In un angolo soleggiato della radura nel bosco, c’era il felice Benny l’Orso. Era così contento che la sua risata risuonava tutto il giorno, dall’alba fino al tramonto.
Ora, all’alba piovve e Benny dormiva così profondamente nel suo caldo nido che non sentì i suoi amici radunarsi come facevano sempre prima dell’alba. Quando si svegliò, si affacciò alla porta della sua casa e vide quanto fosse buio e nebbioso. Le nuvole pendevano molto basse nel cielo, e le gocce di pioggia si attaccavano alle foglie verdi e ai fiori.
Benny tornò indietro nella sua casa. “È una mattina molto triste,” pensò. “La mia risata non rallegerebbe i miei amici.”
Ma quando arrivò mezzogiorno e la pioggia smise di cadere, e un dolce sole illuminò attraverso le nuvole, Benny uscì di casa per cercare i suoi amici.
“Come va, Benny?” disse la Rana.
“Tutto bene sulla terra e sul mare!” esclamò Benny.
“Buona giornata a te,” dissero i piccoli uccelli, mentre saltellavano e cinguettavano sui fiori bagnati e sui rami fradici.

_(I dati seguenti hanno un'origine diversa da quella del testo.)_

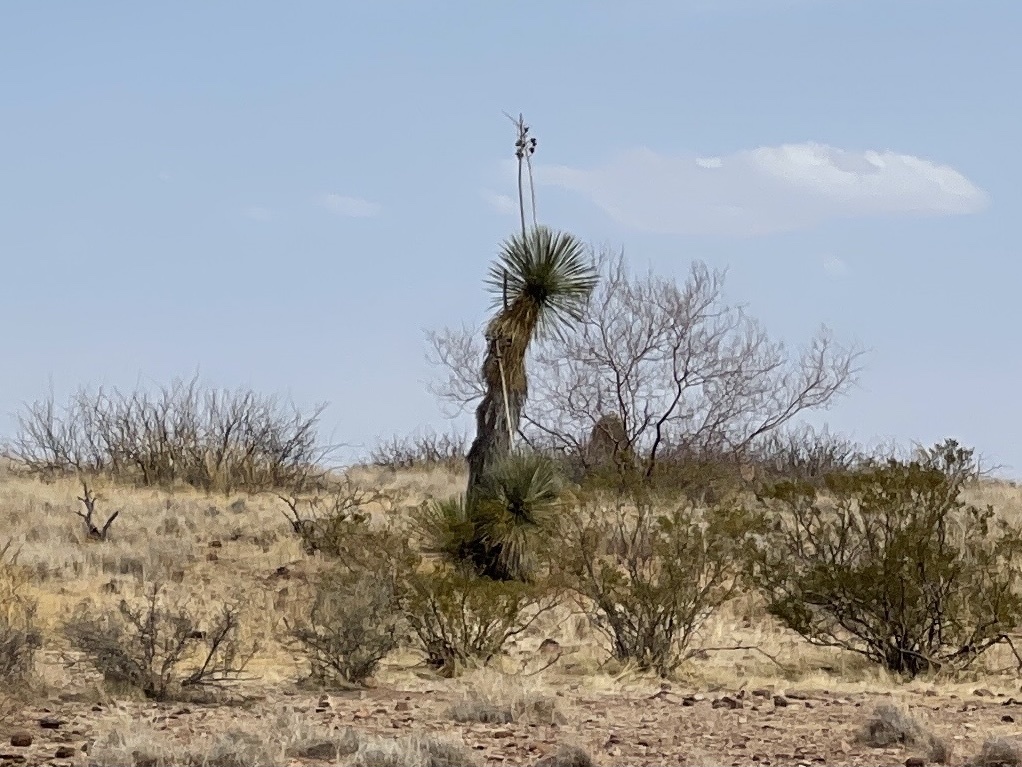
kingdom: Plantae
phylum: Tracheophyta
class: Liliopsida
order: Asparagales
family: Asparagaceae
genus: Yucca
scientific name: Yucca elata
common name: Palmella
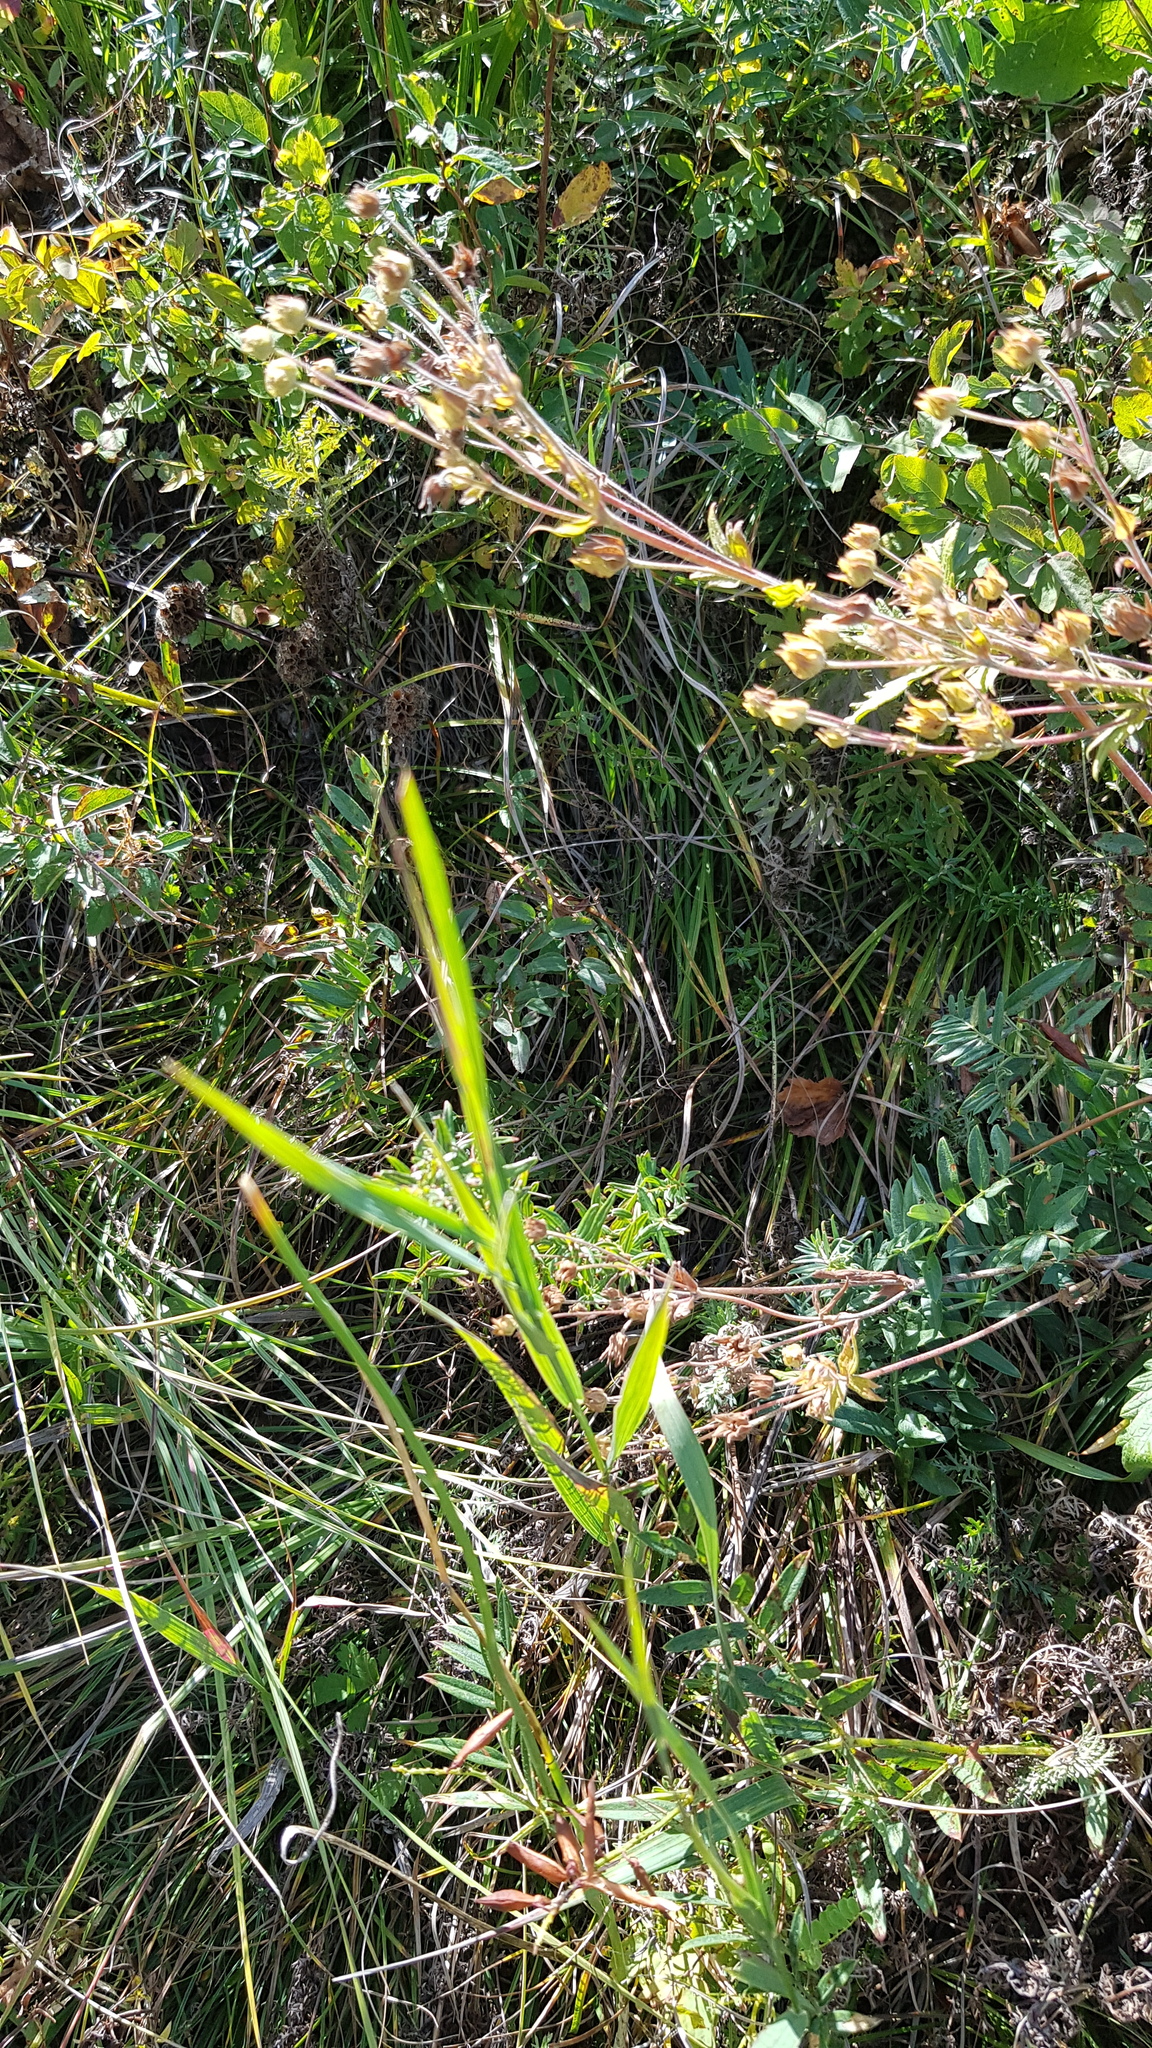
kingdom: Plantae
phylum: Tracheophyta
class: Magnoliopsida
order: Gentianales
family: Rubiaceae
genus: Galium
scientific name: Galium boreale
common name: Northern bedstraw
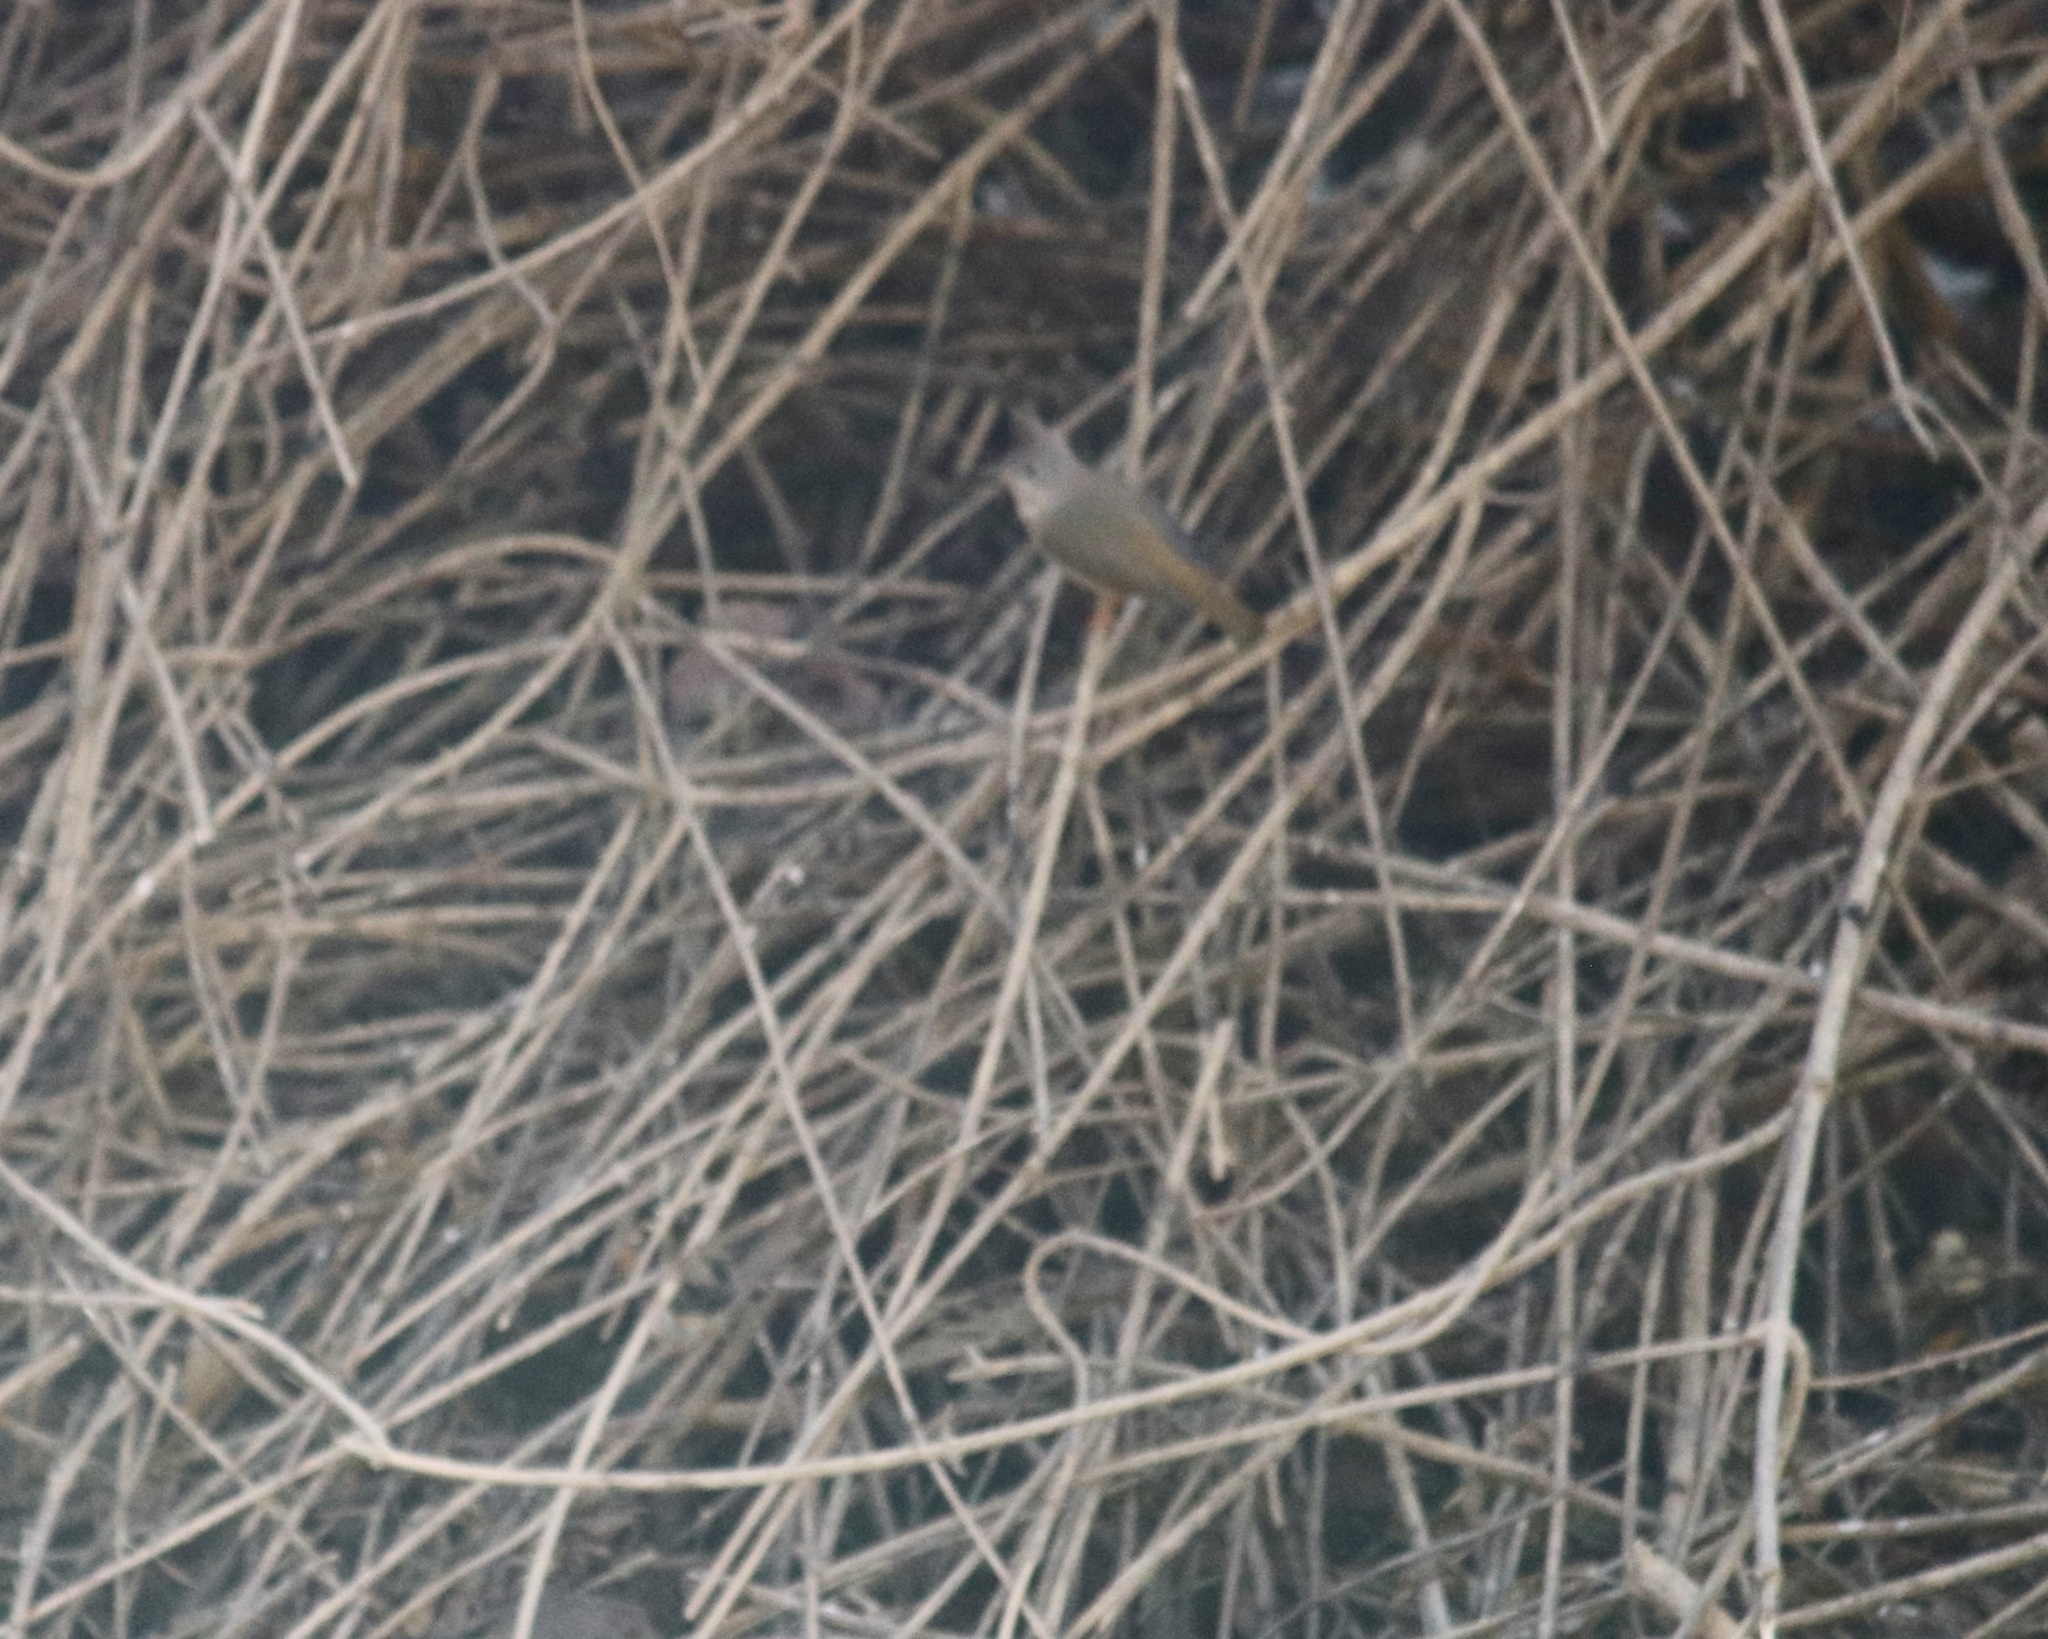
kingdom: Animalia
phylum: Chordata
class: Aves
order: Passeriformes
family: Zosteropidae
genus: Yuhina
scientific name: Yuhina gularis
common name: Stripe-throated yuhina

Benny salutò tutti con la zampa e cantò con tono allegro:
“Sono felice, sono giocoso,
Il mondo sembra luminoso per me;
La gioia danza nel mio cuore,
Come le onde sul mare.”
Tuttavia, si rese conto che ogni animale che incontrava era triste come poteva essere. Tutti sapevano bene, proprio come lui, che la giornata era iniziata con la pioggia, e ognuno di loro sospirava e scuoteva la testa. E ora Benny spesso lo faceva anche lui, fino a quando, alla fine, divenne apatico e infelice.
“Anch’io sono in uno stato triste come i miei amici,” pensò. “Non posso più essere giocoso.”
E Benny scosse la testa avanti e indietro, e il suo grande corpo da un lato all’altro, e cominciò a piangere, “Oh, woe, woe a me!” Piangeva con tanta intensità che le sue lacrime cadevano più veloci di quanto non lo facessero nella pioggia.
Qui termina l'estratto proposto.